A JD Property project in Brisbane
With Hong Kong’s Hang Seng index having climbed more than 8.5 percent in the last month, China’s JD.com has launched a plan to list its property subsidiary on the HKEX, taking advantage of an investment surge that saw the exchange reach a more than four-year high on Wednesday.
Under the terms of a Monday filing to the Hong Kong exchange, JD is offering investors a chance to buy into JD Property, which develops and manages infrastructure assets like logistics parks, while providing potential exits for early backers of JD’s warehouse unit, including Singapore sovereign giant GIC and funds managed by BlackRock, Hillhouse and Warburg Pincus.
“Over the long term, we strive to become a globally connected platform of modern infrastructure with strong foothold in China and extensive strategic footprint overseas,” JD Property said in the filing.
If successful, the plan would mark Beijing-based JD Group’s sixth listed company, following last month’s IPO of JD Industrials that raised $328 million.
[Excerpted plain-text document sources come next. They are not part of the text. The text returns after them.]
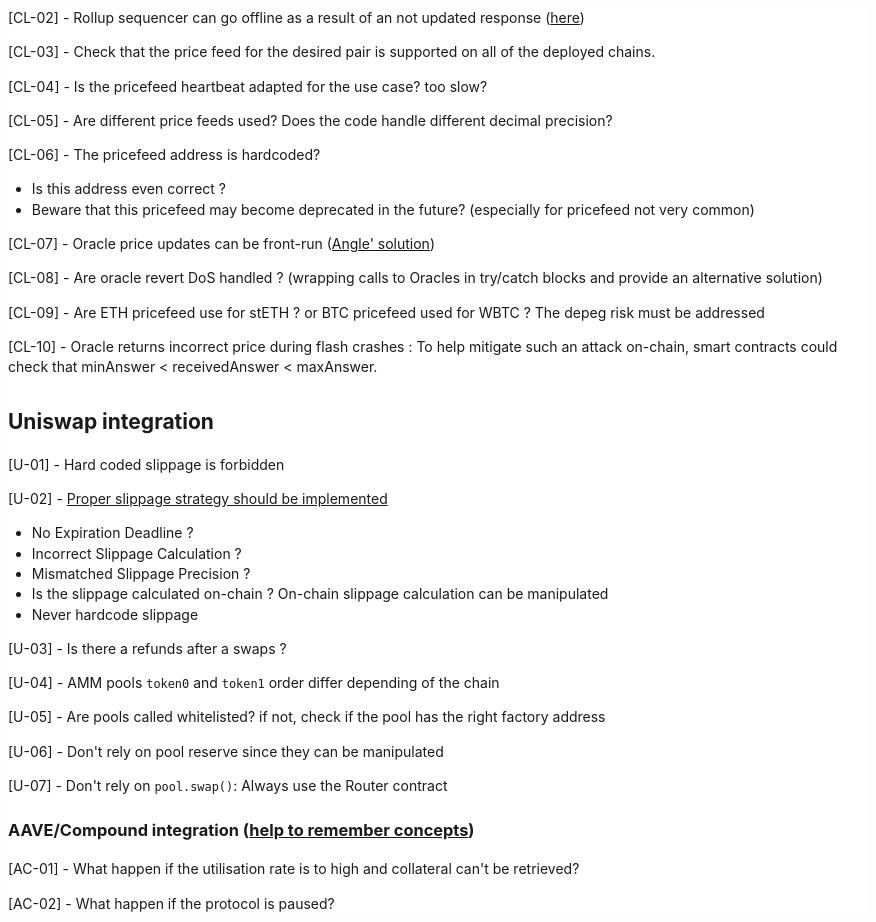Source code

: [CL-02] - Rollup sequencer can go offline as a result of an not updated response ([here](https://docs.chain.link/data-feeds/l2-sequencer-feeds))

[CL-03] - Check that the price feed for the desired pair is supported on all of the deployed chains.

[CL-04] - Is the pricefeed heartbeat adapted for the use case? too slow?

[CL-05] - Are different price feeds used? Does the code handle different decimal precision?

[CL-06] - The pricefeed address is hardcoded?

-   Is this address even correct ?
-   Beware that this pricefeed may become deprecated in the future? (especially for pricefeed not very common)

[CL-07] - Oracle price updates can be front-run ([Angle' solution](https://blog.angle.money/angle-research-series-part-1-oracles-and-front-running-d75184abc67))

[CL-08] - Are oracle revert DoS handled ? (wrapping calls to Oracles in try/catch blocks and provide an alternative solution)

[CL-09] - Are ETH pricefeed use for stETH ? or BTC pricefeed used for WBTC ? The depeg risk must be addressed

[CL-10] - Oracle returns incorrect price during flash crashes : To help mitigate such an attack on-chain, smart contracts could check that minAnswer < receivedAnswer < maxAnswer.

[](https://www.beirao.xyz/blog/Security-checklist#uniswap-integration)Uniswap integration
-----------------------------------------------------------------------------------------

[U-01] - Hard coded slippage is forbidden

[U-02] - [Proper slippage strategy should be implemented](https://defihacklabs.substack.com/p/solidity-security-lesson-6-defi-slippage?utm_source=profile&utm_medium=reader2)

-   No Expiration Deadline ?
-   Incorrect Slippage Calculation ?
-   Mismatched Slippage Precision ?
-   Is the slippage calculated on-chain ? On-chain slippage calculation can be manipulated
-   Never hardcode slippage

[U-03] - Is there a refunds after a swaps ?

[U-04] - AMM pools `token0` and `token1` order differ depending of the chain

[U-05] - Are pools called whitelisted? if not, check if the pool has the right factory address

[U-06] - Don't rely on pool reserve since they can be manipulated

[U-07] - Don't rely on `pool.swap()`: Always use the Router contract

### [](https://www.beirao.xyz/blog/Security-checklist#aavecompound-integration-help-to-remember-concepts)AAVE/Compound integration ([help to remember concepts](https://blog.smlxl.io/defi-lending-concepts-part-2-liquidations-7f0f0ffec96c))

[AC-01] - What happen if the utilisation rate is to high and collateral can't be retrieved?

[AC-02] - What happen if the protocol is paused?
The group also previously listed JD Logistics and JD Health International in Hong Kong and Deppon Logistics in Shanghai.
Loss Narrows
Led by founder and chairman Richard Liu, JD.com holds a 74.96 percent stake in JD Property and would remain the parent company of the spun-off unit after the IPO. The property subsidiary’s portfolio has assets under management of RMB 121.5 billion ($17.5 billion), with 12.8 percent of AUM overseas, and spans 27.1 million square metres (291.7 million square feet).

JD.com founder and chairman Richard Liu (Getty Images)
JD Property said the capital raised from the proposed offering would enable the company to solidify its market leadership in China and continue to expand its asset network in offshore markets.
No details were disclosed about the offer price or the size of the potential IPO. But selected financial statements showed that JD Property booked revenue of RMB 3 billion in the first nine months of 2025, up from RMB 2.5 billion in the comparable year-earlier period, while narrowing its net loss from RMB 1.4 billion to RMB 159 million.
As JD Property focuses on fund management, it reported RMB 196.8 million in fee income in 2024, amounting to a compound annual growth rate of 30 percent from 2020 to 2024.
“We have been systematically implementing our capital recycling strategy as part of our strategic transition towards a more asset-light business model to improve capital efficiency,” JD Property said. “To that end, we collaborate with reputable, long-term capital partners to recycle capital by disposing projects to the funds and investment vehicles we set up and manage.”
The IPO’s sponsors are BofA Securities, Goldman Sachs and Hong Kong-based Haitong International.
The listing plan comes after JD had allowed a September 2023 IPO application to expire, with the Hang Seng Index sliding from 18,844 at the start of September that year to 17,042 three months later.
On Wednesday, the Hang Seng index climbed to 27,826 — jumping 2.6 percent to reach its highest level since July 2021. While JD Industrials has slid more than 7.7 percent since its IPO last month, JD.com’s Hong Kong listed shares are up 1.2 percent so far this year.
Expansion Ramps Up
JD Property has moved aggressively to extend its overseas reach in recent months, having completed its first acquisition in Japan’s logistics sector in December 2024 with a two-warehouse buy in Chiba and Nagoya.
In April of last year, JD Property struck a deal to buy a Brisbane industrial estate from an ESR-led venture, with market sources who spoke to Mingtiandi confirming a deal value of A$240 million (then $152.5 million).
In June, JD Property picked up a 10,000 square metre warehouse in Dubai’s Jebel Ali Free Zone for its first logistics acquisition in the Emirate. Then in July the company acquired a 23,000 square metre warehouse in Rugby, England to bring its UK portfolio to 16 assets spanning more than 360,000 square metres of gross floor area.